- Information architect / taxonomist / metadata queen
- Curator of content at the Resource Center
- Promoter of social media to nonprofits
- Social media enthusiast
- Mom / family member / social being
Some of these could be combined without too much fuss. It wouldn't be horribly jarring for librarians to read about my IA (information architecture) interests, though it might bore the IA community to read about my library stuff. So, OK, combine 1) and 2).
It could make sense to combine my overall resources for community service programs and nonprofits with my specific resources for them about using social media. So, OK, combine 3) and 4).
5 is problematic. Although some do, most of my nonprofit peeps don't want to hear about every little development on friendfeed, or learn about 27 brand new lifestreaming startups. Ditto for my librarian peeps. Some care, most don't. Where do I draw the line? Clearly I'm overthinking this.
But 6 is problematic too. So many people encourage us to be ourselves online, share a bit of our personal lives and we become more human to potential clients, bosses, funders, or future colleagues. I don't have a problem with this in theory, but often the joy of online social spaces is that people can become quite intimate (and no, I'm not talking cybersex here, but simply confessions, sharing, revealing aspects of one's personal life, engaging with emotional honesty). It is difficult to control who does and doesn't have access to that world.
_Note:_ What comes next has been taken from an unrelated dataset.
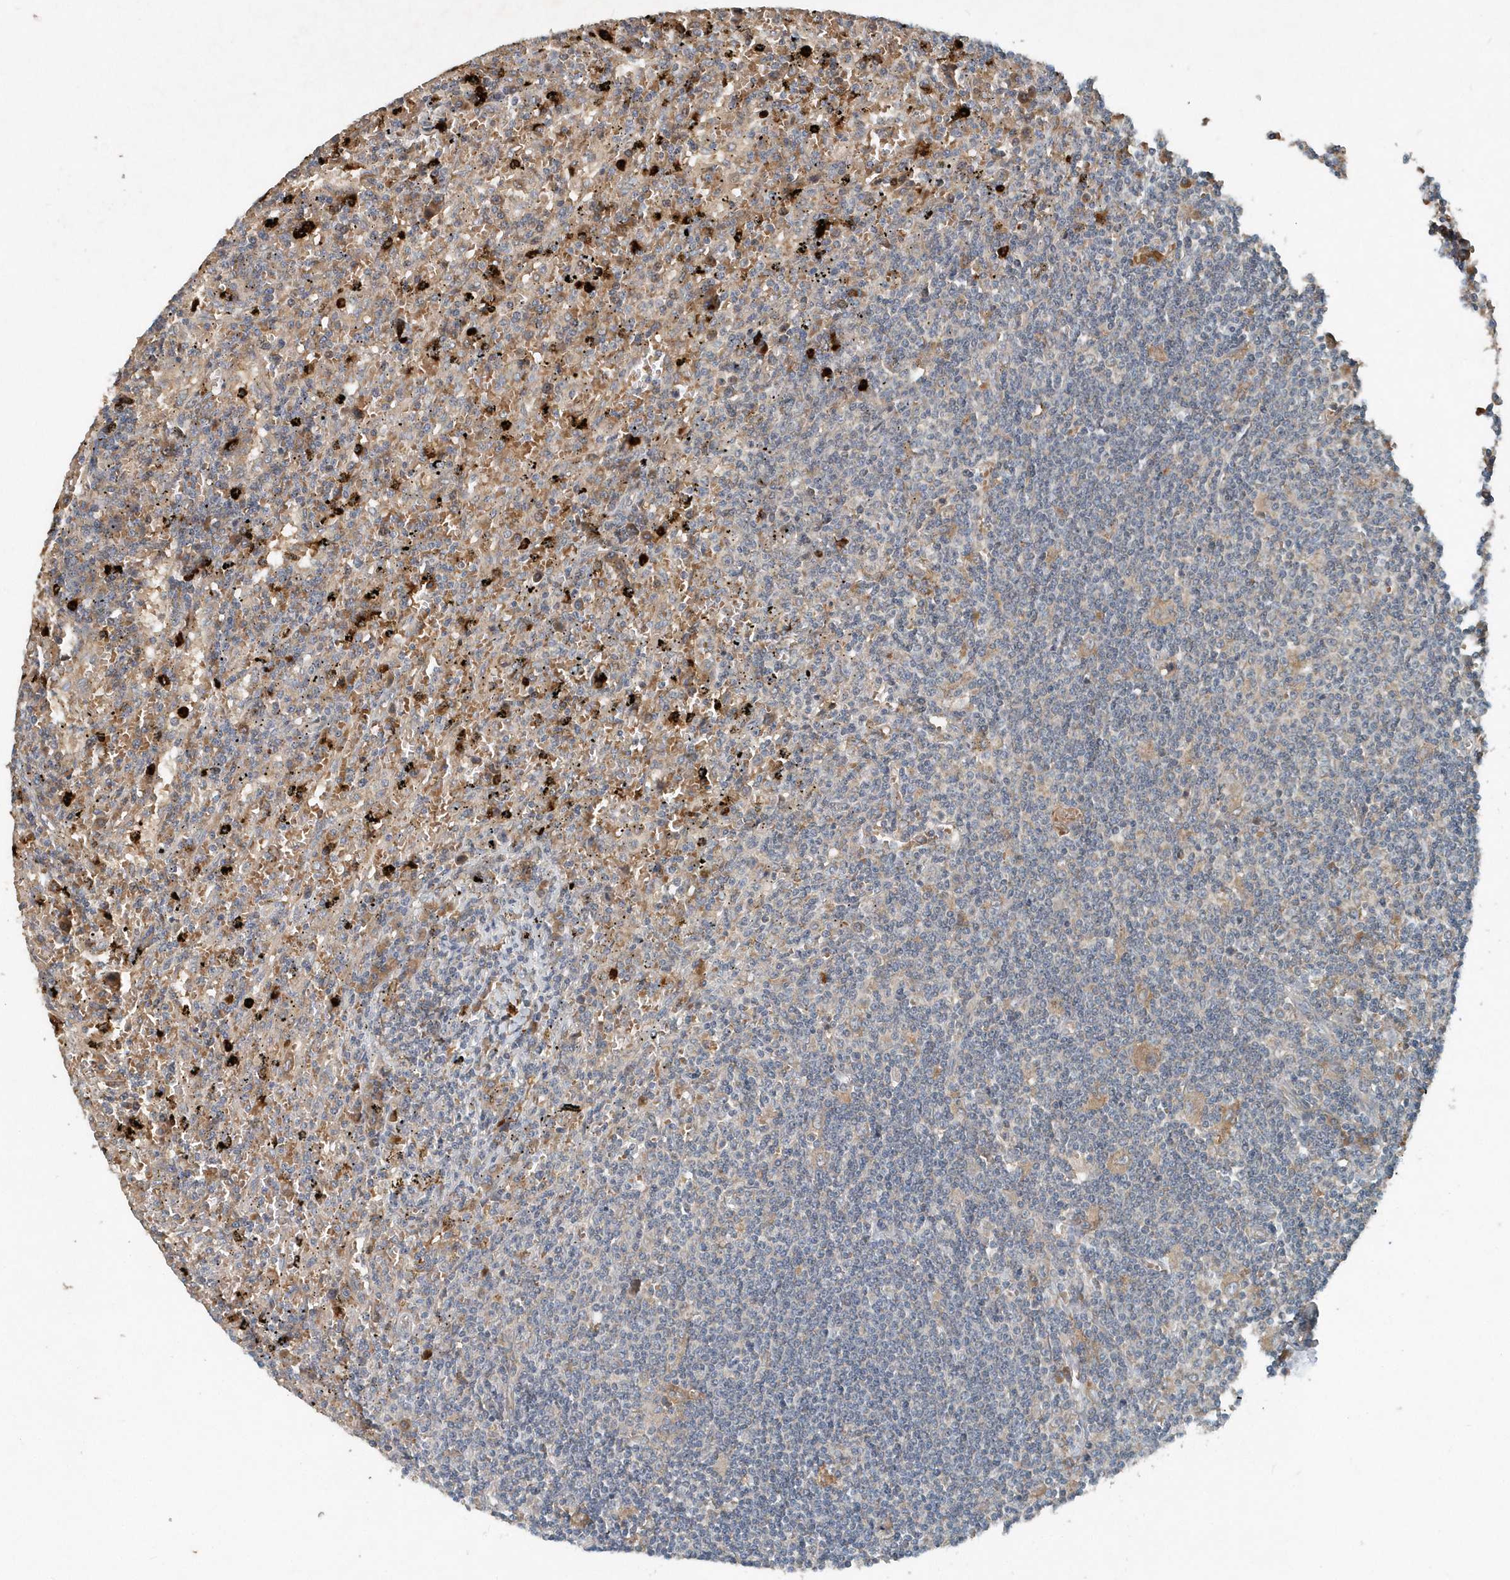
{"staining": {"intensity": "negative", "quantity": "none", "location": "none"}, "tissue": "lymphoma", "cell_type": "Tumor cells", "image_type": "cancer", "snomed": [{"axis": "morphology", "description": "Malignant lymphoma, non-Hodgkin's type, Low grade"}, {"axis": "topography", "description": "Spleen"}], "caption": "There is no significant positivity in tumor cells of malignant lymphoma, non-Hodgkin's type (low-grade). Nuclei are stained in blue.", "gene": "SCFD2", "patient": {"sex": "male", "age": 76}}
Because these concerns were present in my mind, I initially started down the road of having separate online presences in several places. On YouTube, I have an account for me, and one for my work (which is meant literally to represent our project, the Resource Center, not just work-related stuff). On delicious, I did the same, but that is becoming a huge pain in the butt. The resulting workflow has been that if I happen to be logged in as myself, I add a tag which alerts me that I should port the link over to the Resource Center account. Can you spell "inefficient"? Yet, it is way too unprofessional to send people to /lnorvig/serviceresources instead of /serviceresources AND, I do need to add organized and specific tags to everything on /serviceresources. Curses.
Then came Squidoo. I have two accounts there also. One represents persona 4., the other is persona 6 plus an experiment (quickly abandoned) to see if Squidoo could actually bring in any revenue.
Now I'm starting to think the Resource Center needs to be on Twitter and Facebook. And I know I should just consider that part of my work, like I would "become" the Resource Center during the day and hang out in social media spaces as that entity, but I already feel two-faced enough as it is.
How about you? Are you two-faced? How do you blend or separate the personal and the professional online?